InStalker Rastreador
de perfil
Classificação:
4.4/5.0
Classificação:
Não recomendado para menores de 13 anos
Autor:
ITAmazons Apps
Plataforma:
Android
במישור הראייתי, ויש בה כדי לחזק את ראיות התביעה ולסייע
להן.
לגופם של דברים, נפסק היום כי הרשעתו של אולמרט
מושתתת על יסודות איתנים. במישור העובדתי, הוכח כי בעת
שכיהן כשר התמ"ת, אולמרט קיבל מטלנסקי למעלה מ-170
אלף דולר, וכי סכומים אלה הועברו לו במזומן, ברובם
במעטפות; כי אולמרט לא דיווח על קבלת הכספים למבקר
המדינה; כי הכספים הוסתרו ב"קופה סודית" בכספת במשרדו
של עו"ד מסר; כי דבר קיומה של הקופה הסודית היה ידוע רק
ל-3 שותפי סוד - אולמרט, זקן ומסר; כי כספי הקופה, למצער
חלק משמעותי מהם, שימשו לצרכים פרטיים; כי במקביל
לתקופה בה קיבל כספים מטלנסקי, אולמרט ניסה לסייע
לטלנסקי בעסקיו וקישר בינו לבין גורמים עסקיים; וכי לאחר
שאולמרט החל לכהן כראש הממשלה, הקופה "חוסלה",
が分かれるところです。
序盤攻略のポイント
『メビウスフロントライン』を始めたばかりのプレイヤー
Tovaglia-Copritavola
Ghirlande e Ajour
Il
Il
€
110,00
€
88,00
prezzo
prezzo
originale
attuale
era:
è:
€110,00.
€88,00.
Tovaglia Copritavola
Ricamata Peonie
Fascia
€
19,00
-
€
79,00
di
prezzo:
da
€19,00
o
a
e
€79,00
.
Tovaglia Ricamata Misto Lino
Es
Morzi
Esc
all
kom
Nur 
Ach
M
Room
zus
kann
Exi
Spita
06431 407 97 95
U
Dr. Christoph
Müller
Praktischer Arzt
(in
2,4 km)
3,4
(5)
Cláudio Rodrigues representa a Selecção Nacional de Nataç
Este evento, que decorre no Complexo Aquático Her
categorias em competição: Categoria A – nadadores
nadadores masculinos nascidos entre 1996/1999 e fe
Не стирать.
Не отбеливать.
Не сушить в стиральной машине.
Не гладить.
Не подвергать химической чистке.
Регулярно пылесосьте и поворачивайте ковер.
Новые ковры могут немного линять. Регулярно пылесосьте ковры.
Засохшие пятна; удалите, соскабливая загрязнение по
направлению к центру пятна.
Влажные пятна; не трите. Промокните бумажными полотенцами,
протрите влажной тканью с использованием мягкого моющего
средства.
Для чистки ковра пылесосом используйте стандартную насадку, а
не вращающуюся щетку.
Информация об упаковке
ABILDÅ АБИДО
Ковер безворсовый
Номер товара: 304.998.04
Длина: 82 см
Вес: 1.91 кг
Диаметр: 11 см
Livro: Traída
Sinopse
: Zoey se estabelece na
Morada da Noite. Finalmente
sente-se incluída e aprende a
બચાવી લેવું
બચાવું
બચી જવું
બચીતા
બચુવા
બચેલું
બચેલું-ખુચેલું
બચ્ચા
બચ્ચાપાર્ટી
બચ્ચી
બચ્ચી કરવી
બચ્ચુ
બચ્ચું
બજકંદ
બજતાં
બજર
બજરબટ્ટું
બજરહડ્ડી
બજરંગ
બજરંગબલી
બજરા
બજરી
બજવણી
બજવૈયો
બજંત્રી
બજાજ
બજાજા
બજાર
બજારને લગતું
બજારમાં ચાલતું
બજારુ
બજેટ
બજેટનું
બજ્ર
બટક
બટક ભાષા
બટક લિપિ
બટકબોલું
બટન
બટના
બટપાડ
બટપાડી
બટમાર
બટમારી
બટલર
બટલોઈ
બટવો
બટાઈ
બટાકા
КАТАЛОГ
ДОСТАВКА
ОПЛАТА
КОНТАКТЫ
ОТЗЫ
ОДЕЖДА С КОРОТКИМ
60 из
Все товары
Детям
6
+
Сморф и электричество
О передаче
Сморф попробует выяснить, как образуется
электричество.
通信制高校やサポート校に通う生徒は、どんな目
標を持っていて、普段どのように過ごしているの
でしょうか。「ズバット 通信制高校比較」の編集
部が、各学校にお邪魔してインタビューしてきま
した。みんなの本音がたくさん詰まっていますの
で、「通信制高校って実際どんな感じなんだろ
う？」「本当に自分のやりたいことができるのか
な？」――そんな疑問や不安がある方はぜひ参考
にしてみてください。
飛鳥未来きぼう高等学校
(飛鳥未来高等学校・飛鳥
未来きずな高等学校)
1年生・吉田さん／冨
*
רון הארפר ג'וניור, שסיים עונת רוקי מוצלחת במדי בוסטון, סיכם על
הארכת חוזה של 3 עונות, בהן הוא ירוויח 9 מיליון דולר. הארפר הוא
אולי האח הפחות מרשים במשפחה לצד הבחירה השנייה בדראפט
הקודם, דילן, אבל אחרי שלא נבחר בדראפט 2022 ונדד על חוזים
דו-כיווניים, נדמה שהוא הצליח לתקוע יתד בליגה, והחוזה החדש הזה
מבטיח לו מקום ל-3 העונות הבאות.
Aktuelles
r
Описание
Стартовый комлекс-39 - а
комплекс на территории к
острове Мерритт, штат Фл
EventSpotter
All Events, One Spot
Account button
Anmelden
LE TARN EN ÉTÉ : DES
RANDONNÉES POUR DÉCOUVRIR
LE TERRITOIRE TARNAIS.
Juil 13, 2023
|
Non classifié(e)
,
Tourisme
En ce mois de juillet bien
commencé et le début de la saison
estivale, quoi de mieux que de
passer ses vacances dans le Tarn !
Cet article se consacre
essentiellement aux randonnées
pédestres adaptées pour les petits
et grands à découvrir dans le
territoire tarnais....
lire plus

◆ ◆ ◆ ◆ ◆

#### EXERCISE AIM
Set the listing down again in full, exactly as it was given.

#### SOLUTION TO THE EXERCISE
InStalker Rastreador
de perfil
Classificação:
4.4/5.0
Classificação:
Não recomendado para menores de 13 anos
Autor:
ITAmazons Apps
Plataforma:
Android
במישור הראייתי, ויש בה כדי לחזק את ראיות התביעה ולסייע
להן.
לגופם של דברים, נפסק היום כי הרשעתו של אולמרט
מושתתת על יסודות איתנים. במישור העובדתי, הוכח כי בעת
שכיהן כשר התמ"ת, אולמרט קיבל מטלנסקי למעלה מ-170
אלף דולר, וכי סכומים אלה הועברו לו במזומן, ברובם
במעטפות; כי אולמרט לא דיווח על קבלת הכספים למבקר
המדינה; כי הכספים הוסתרו ב"קופה סודית" בכספת במשרדו
של עו"ד מסר; כי דבר קיומה של הקופה הסודית היה ידוע רק
ל-3 שותפי סוד - אולמרט, זקן ומסר; כי כספי הקופה, למצער
חלק משמעותי מהם, שימשו לצרכים פרטיים; כי במקביל
לתקופה בה קיבל כספים מטלנסקי, אולמרט ניסה לסייע
לטלנסקי בעסקיו וקישר בינו לבין גורמים עסקיים; וכי לאחר
שאולמרט החל לכהן כראש הממשלה, הקופה "חוסלה",
が分かれるところです。
序盤攻略のポイント
『メビウスフロントライン』を始めたばかりのプレイヤー
Tovaglia-Copritavola
Ghirlande e Ajour
Il
Il
€
110,00
€
88,00
prezzo
prezzo
originale
attuale
era:
è:
€110,00.
€88,00.
Tovaglia Copritavola
Ricamata Peonie
Fascia
€
19,00
-
€
79,00
di
prezzo:
da
€19,00
o
a
e
€79,00
.
Tovaglia Ricamata Misto Lino
Es
Morzi
Esc
all
kom
Nur 
Ach
M
Room
zus
kann
Exi
Spita
06431 407 97 95
U
Dr. Christoph
Müller
Praktischer Arzt
(in
2,4 km)
3,4
(5)
Cláudio Rodrigues representa a Selecção Nacional de Nataç
Este evento, que decorre no Complexo Aquático Her
categorias em competição: Categoria A – nadadores
nadadores masculinos nascidos entre 1996/1999 e fe
Не стирать.
Не отбеливать.
Не сушить в стиральной машине.
Не гладить.
Не подвергать химической чистке.
Регулярно пылесосьте и поворачивайте ковер.
Новые ковры могут немного линять. Регулярно пылесосьте ковры.
Засохшие пятна; удалите, соскабливая загрязнение по
направлению к центру пятна.
Влажные пятна; не трите. Промокните бумажными полотенцами,
протрите влажной тканью с использованием мягкого моющего
средства.
Для чистки ковра пылесосом используйте стандартную насадку, а
не вращающуюся щетку.
Информация об упаковке
ABILDÅ АБИДО
Ковер безворсовый
Номер товара: 304.998.04
Длина: 82 см
Вес: 1.91 кг
Диаметр: 11 см
Livro: Traída
Sinopse
: Zoey se estabelece na
Morada da Noite. Finalmente
sente-se incluída e aprende a
બચાવી લેવું
બચાવું
બચી જવું
બચીતા
બચુવા
બચેલું
બચેલું-ખુચેલું
બચ્ચા
બચ્ચાપાર્ટી
બચ્ચી
બચ્ચી કરવી
બચ્ચુ
બચ્ચું
બજકંદ
બજતાં
બજર
બજરબટ્ટું
બજરહડ્ડી
બજરંગ
બજરંગબલી
બજરા
બજરી
બજવણી
બજવૈયો
બજંત્રી
બજાજ
બજાજા
બજાર
બજારને લગતું
બજારમાં ચાલતું
બજારુ
બજેટ
બજેટનું
બજ્ર
બટક
બટક ભાષા
બટક લિપિ
બટકબોલું
બટન
બટના
બટપાડ
બટપાડી
બટમાર
બટમારી
બટલર
બટલોઈ
બટવો
બટાઈ
બટાકા
КАТАЛОГ
ДОСТАВКА
ОПЛАТА
КОНТАКТЫ
ОТЗЫ
ОДЕЖДА С КОРОТКИМ
60 из
Все товары
Детям
6
+
Сморф и электричество
О передаче
Сморф попробует выяснить, как образуется
электричество.
通信制高校やサポート校に通う生徒は、どんな目
標を持っていて、普段どのように過ごしているの
でしょうか。「ズバット 通信制高校比較」の編集
部が、各学校にお邪魔してインタビューしてきま
した。みんなの本音がたくさん詰まっていますの
で、「通信制高校って実際どんな感じなんだろ
う？」「本当に自分のやりたいことができるのか
な？」――そんな疑問や不安がある方はぜひ参考
にしてみてください。
飛鳥未来きぼう高等学校
(飛鳥未来高等学校・飛鳥
未来きずな高等学校)
1年生・吉田さん／冨
*
רון הארפר ג'וניור, שסיים עונת רוקי מוצלחת במדי בוסטון, סיכם על
הארכת חוזה של 3 עונות, בהן הוא ירוויח 9 מיליון דולר. הארפר הוא
אולי האח הפחות מרשים במשפחה לצד הבחירה השנייה בדראפט
הקודם, דילן, אבל אחרי שלא נבחר בדראפט 2022 ונדד על חוזים
דו-כיווניים, נדמה שהוא הצליח לתקוע יתד בליגה, והחוזה החדש הזה
מבטיח לו מקום ל-3 העונות הבאות.
Aktuelles
r
Описание
Стартовый комлекс-39 - а
комплекс на территории к
острове Мерритт, штат Фл
EventSpotter
All Events, One Spot
Account button
Anmelden
LE TARN EN ÉTÉ : DES
RANDONNÉES POUR DÉCOUVRIR
LE TERRITOIRE TARNAIS.
Juil 13, 2023
|
Non classifié(e)
,
Tourisme
En ce mois de juillet bien
commencé et le début de la saison
estivale, quoi de mieux que de
passer ses vacances dans le Tarn !
Cet article se consacre
essentiellement aux randonnées
pédestres adaptées pour les petits
et grands à découvrir dans le
territoire tarnais....
lire plus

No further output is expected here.